===== Materials provided

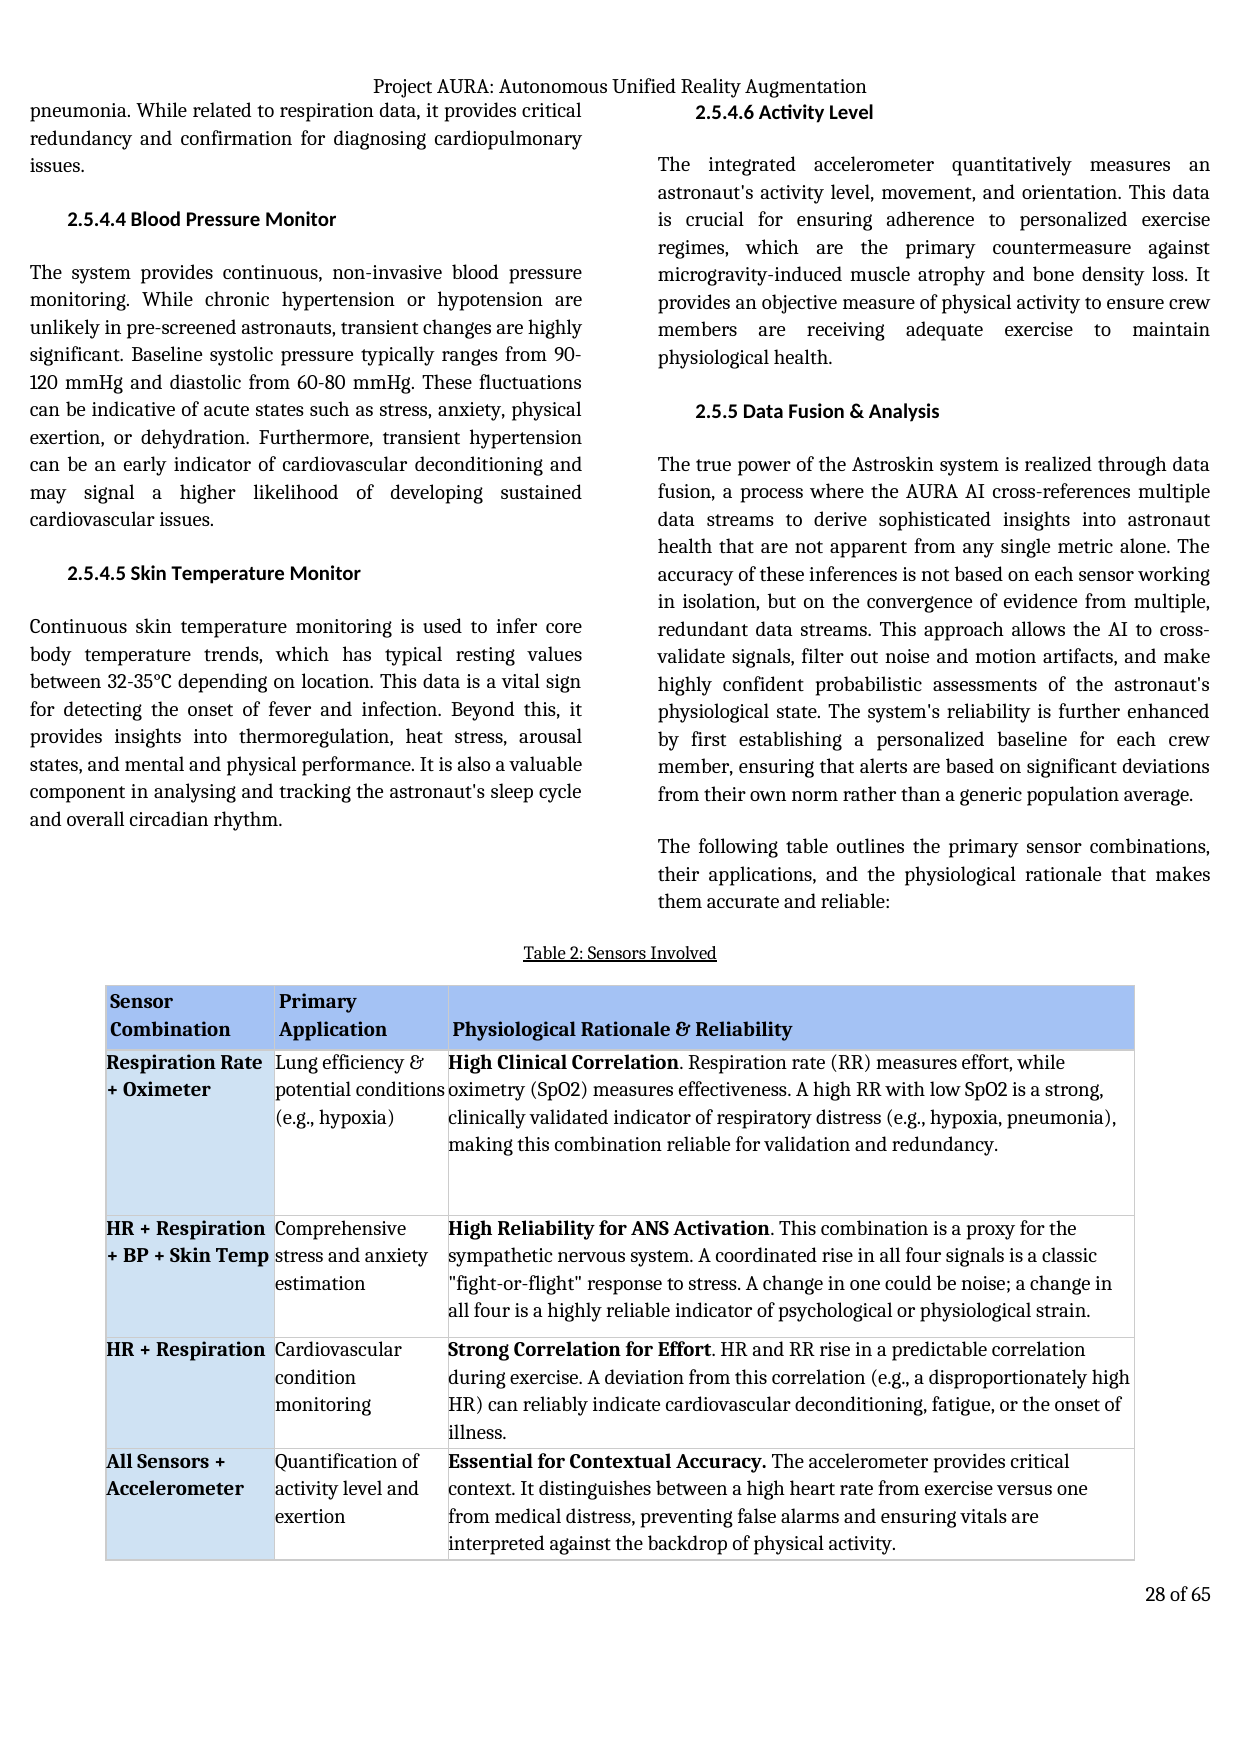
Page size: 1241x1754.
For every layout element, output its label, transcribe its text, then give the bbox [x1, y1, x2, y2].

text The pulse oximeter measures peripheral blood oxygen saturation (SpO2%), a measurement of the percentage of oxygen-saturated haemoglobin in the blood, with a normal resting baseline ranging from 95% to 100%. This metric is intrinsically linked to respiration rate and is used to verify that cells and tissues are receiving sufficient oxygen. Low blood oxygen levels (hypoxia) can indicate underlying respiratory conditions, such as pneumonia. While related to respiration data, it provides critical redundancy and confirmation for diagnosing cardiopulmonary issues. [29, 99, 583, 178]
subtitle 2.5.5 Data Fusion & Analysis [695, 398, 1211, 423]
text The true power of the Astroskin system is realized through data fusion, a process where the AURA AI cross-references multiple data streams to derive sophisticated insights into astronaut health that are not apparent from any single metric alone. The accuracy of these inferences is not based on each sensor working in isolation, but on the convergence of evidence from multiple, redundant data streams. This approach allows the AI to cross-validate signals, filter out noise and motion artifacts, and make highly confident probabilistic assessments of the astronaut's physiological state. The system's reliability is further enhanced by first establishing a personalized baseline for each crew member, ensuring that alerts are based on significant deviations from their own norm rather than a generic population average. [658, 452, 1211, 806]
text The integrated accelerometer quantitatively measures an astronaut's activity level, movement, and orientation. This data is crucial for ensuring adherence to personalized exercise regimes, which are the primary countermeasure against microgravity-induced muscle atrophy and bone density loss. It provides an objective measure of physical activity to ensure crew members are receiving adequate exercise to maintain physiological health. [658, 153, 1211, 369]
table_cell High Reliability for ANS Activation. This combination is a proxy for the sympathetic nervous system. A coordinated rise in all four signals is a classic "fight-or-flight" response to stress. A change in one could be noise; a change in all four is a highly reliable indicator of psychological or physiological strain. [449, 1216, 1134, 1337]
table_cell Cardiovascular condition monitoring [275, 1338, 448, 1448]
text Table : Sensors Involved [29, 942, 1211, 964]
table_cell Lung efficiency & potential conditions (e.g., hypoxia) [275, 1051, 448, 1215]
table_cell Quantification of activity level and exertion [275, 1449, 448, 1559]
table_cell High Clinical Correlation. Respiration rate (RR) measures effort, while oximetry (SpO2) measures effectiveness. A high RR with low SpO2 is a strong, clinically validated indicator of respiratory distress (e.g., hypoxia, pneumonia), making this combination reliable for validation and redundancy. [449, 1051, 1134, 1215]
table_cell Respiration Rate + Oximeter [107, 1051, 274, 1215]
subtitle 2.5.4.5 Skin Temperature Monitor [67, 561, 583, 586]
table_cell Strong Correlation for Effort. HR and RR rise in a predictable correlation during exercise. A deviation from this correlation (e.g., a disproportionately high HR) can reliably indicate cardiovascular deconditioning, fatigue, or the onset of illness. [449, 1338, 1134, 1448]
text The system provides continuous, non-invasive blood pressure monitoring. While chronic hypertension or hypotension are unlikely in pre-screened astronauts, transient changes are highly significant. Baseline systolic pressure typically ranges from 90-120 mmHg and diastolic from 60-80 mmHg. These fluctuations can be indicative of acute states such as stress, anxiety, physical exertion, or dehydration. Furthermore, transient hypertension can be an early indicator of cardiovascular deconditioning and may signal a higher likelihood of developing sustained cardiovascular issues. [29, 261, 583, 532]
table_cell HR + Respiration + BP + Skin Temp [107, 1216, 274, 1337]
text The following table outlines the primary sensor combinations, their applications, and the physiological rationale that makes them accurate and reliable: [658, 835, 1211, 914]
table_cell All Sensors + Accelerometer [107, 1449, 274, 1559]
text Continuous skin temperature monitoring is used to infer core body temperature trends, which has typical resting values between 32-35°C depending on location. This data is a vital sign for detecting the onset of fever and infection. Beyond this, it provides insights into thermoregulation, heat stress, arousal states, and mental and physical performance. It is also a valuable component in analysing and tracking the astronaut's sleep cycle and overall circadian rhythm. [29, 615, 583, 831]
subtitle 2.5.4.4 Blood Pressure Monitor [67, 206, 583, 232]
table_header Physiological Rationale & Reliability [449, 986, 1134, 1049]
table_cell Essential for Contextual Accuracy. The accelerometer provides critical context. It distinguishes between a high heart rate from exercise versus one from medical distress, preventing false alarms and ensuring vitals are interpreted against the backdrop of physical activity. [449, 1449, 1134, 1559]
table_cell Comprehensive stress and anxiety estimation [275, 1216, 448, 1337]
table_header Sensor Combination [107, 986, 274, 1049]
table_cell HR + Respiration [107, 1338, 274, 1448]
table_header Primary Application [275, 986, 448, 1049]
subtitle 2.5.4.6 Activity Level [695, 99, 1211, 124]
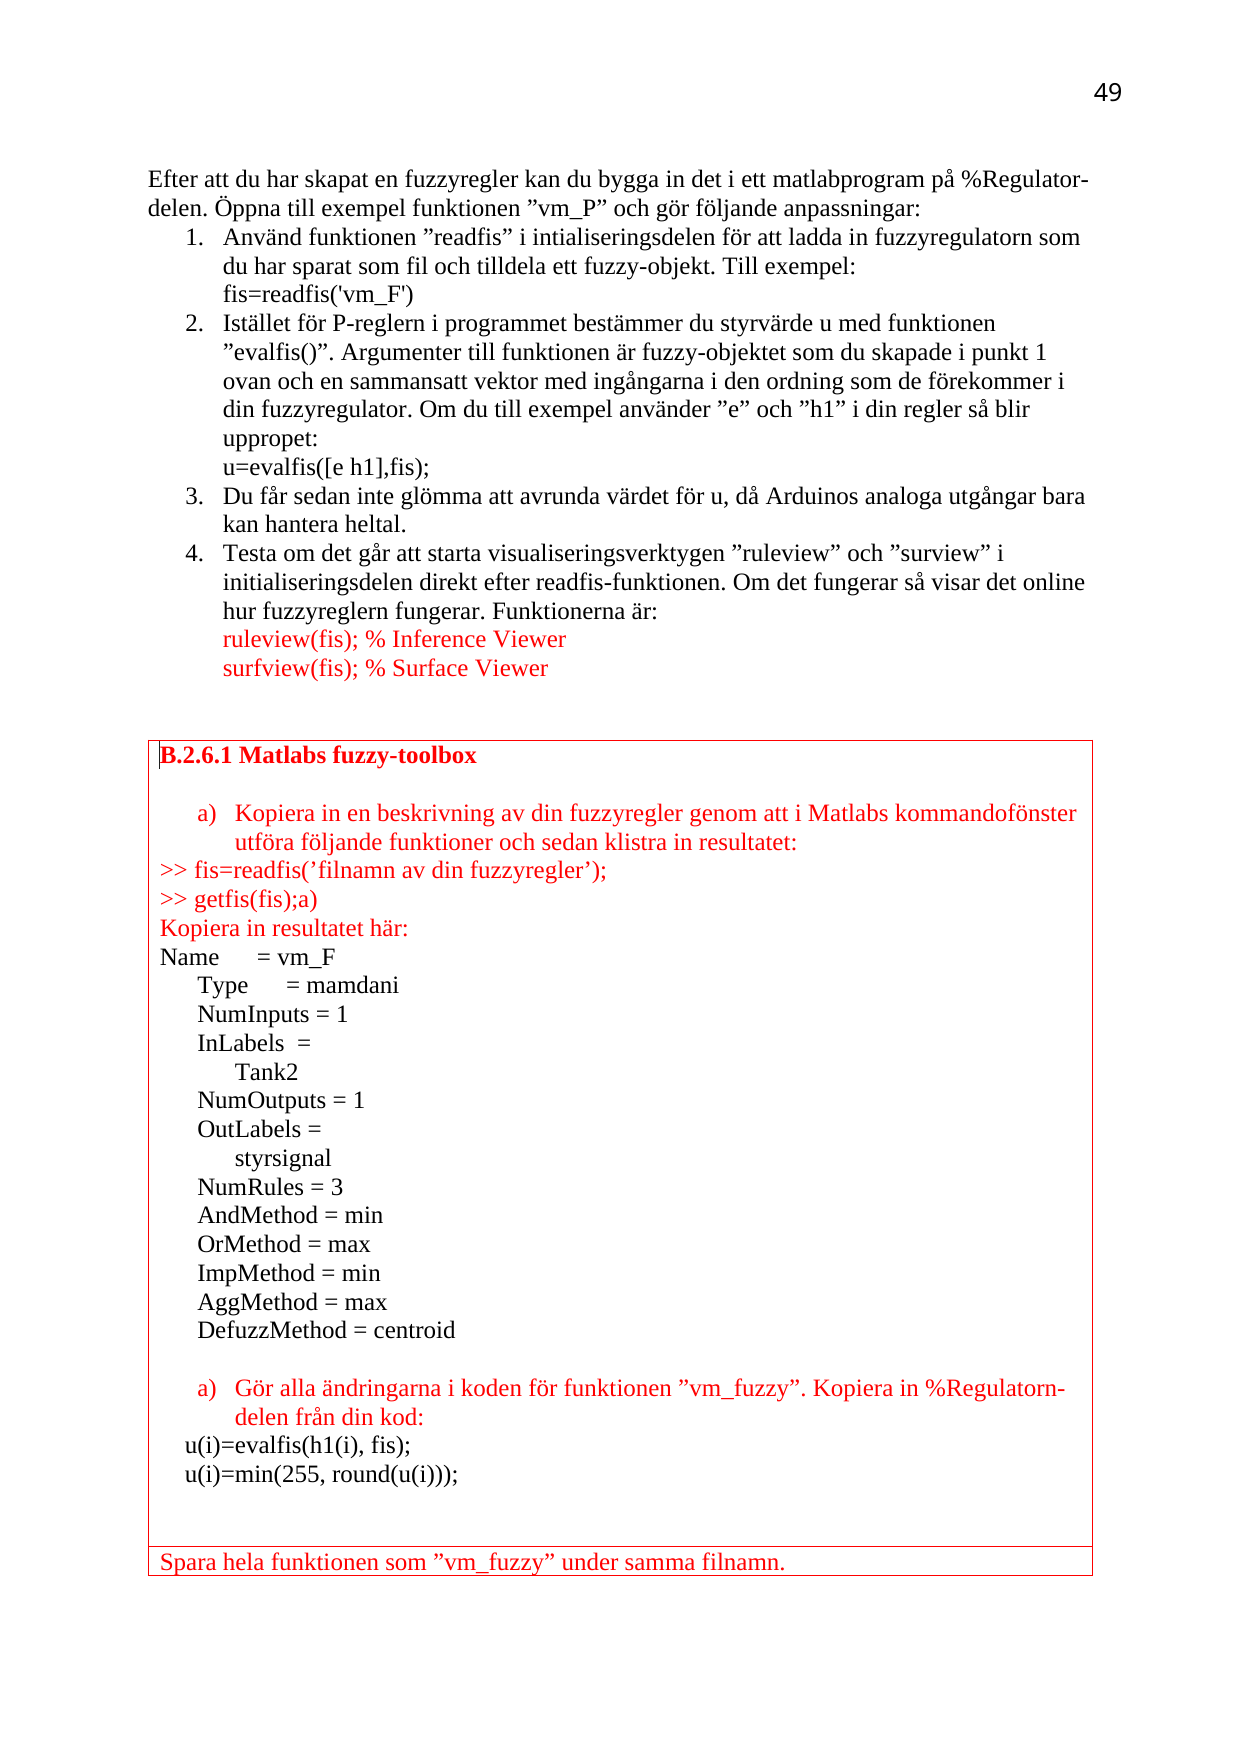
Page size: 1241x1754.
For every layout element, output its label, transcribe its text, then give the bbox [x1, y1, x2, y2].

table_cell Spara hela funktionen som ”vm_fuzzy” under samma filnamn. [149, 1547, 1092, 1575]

==========

## What the task requires
The output should be the material above, copied exactly, without its pictures.

## Answer section
Page size: 1241x1754.
For every layout element, output its label, transcribe its text, then give the bbox [x1, y1, x2, y2].

text The pulse oximeter measures peripheral blood oxygen saturation (SpO2%), a measurement of the percentage of oxygen-saturated haemoglobin in the blood, with a normal resting baseline ranging from 95% to 100%. This metric is intrinsically linked to respiration rate and is used to verify that cells and tissues are receiving sufficient oxygen. Low blood oxygen levels (hypoxia) can indicate underlying respiratory conditions, such as pneumonia. While related to respiration data, it provides critical redundancy and confirmation for diagnosing cardiopulmonary issues. [29, 99, 583, 178]
subtitle 2.5.5 Data Fusion & Analysis [695, 398, 1211, 423]
text The true power of the Astroskin system is realized through data fusion, a process where the AURA AI cross-references multiple data streams to derive sophisticated insights into astronaut health that are not apparent from any single metric alone. The accuracy of these inferences is not based on each sensor working in isolation, but on the convergence of evidence from multiple, redundant data streams. This approach allows the AI to cross-validate signals, filter out noise and motion artifacts, and make highly confident probabilistic assessments of the astronaut's physiological state. The system's reliability is further enhanced by first establishing a personalized baseline for each crew member, ensuring that alerts are based on significant deviations from their own norm rather than a generic population average. [658, 452, 1211, 806]
text The integrated accelerometer quantitatively measures an astronaut's activity level, movement, and orientation. This data is crucial for ensuring adherence to personalized exercise regimes, which are the primary countermeasure against microgravity-induced muscle atrophy and bone density loss. It provides an objective measure of physical activity to ensure crew members are receiving adequate exercise to maintain physiological health. [658, 153, 1211, 369]
table_cell High Reliability for ANS Activation. This combination is a proxy for the sympathetic nervous system. A coordinated rise in all four signals is a classic "fight-or-flight" response to stress. A change in one could be noise; a change in all four is a highly reliable indicator of psychological or physiological strain. [449, 1216, 1134, 1337]
table_cell Cardiovascular condition monitoring [275, 1338, 448, 1448]
text Table : Sensors Involved [29, 942, 1211, 964]
table_cell Lung efficiency & potential conditions (e.g., hypoxia) [275, 1051, 448, 1215]
table_cell Quantification of activity level and exertion [275, 1449, 448, 1559]
table_cell High Clinical Correlation. Respiration rate (RR) measures effort, while oximetry (SpO2) measures effectiveness. A high RR with low SpO2 is a strong, clinically validated indicator of respiratory distress (e.g., hypoxia, pneumonia), making this combination reliable for validation and redundancy. [449, 1051, 1134, 1215]
table_cell Respiration Rate + Oximeter [107, 1051, 274, 1215]
subtitle 2.5.4.5 Skin Temperature Monitor [67, 561, 583, 586]
table_cell Strong Correlation for Effort. HR and RR rise in a predictable correlation during exercise. A deviation from this correlation (e.g., a disproportionately high HR) can reliably indicate cardiovascular deconditioning, fatigue, or the onset of illness. [449, 1338, 1134, 1448]
text The system provides continuous, non-invasive blood pressure monitoring. While chronic hypertension or hypotension are unlikely in pre-screened astronauts, transient changes are highly significant. Baseline systolic pressure typically ranges from 90-120 mmHg and diastolic from 60-80 mmHg. These fluctuations can be indicative of acute states such as stress, anxiety, physical exertion, or dehydration. Furthermore, transient hypertension can be an early indicator of cardiovascular deconditioning and may signal a higher likelihood of developing sustained cardiovascular issues. [29, 261, 583, 532]
table_cell HR + Respiration + BP + Skin Temp [107, 1216, 274, 1337]
text The following table outlines the primary sensor combinations, their applications, and the physiological rationale that makes them accurate and reliable: [658, 835, 1211, 914]
table_cell All Sensors + Accelerometer [107, 1449, 274, 1559]
text Continuous skin temperature monitoring is used to infer core body temperature trends, which has typical resting values between 32-35°C depending on location. This data is a vital sign for detecting the onset of fever and infection. Beyond this, it provides insights into thermoregulation, heat stress, arousal states, and mental and physical performance. It is also a valuable component in analysing and tracking the astronaut's sleep cycle and overall circadian rhythm. [29, 615, 583, 831]
subtitle 2.5.4.4 Blood Pressure Monitor [67, 206, 583, 232]
table_header Physiological Rationale & Reliability [449, 986, 1134, 1049]
table_cell Essential for Contextual Accuracy. The accelerometer provides critical context. It distinguishes between a high heart rate from exercise versus one from medical distress, preventing false alarms and ensuring vitals are interpreted against the backdrop of physical activity. [449, 1449, 1134, 1559]
table_cell Comprehensive stress and anxiety estimation [275, 1216, 448, 1337]
table_header Sensor Combination [107, 986, 274, 1049]
table_cell HR + Respiration [107, 1338, 274, 1448]
table_header Primary Application [275, 986, 448, 1049]
subtitle 2.5.4.6 Activity Level [695, 99, 1211, 124]
Page size: 1241x1754.
For every layout element, output its label, transcribe its text, then give the bbox [x1, y1, x2, y2].

table_cell Spara hela funktionen som ”vm_fuzzy” under samma filnamn. [149, 1547, 1092, 1575]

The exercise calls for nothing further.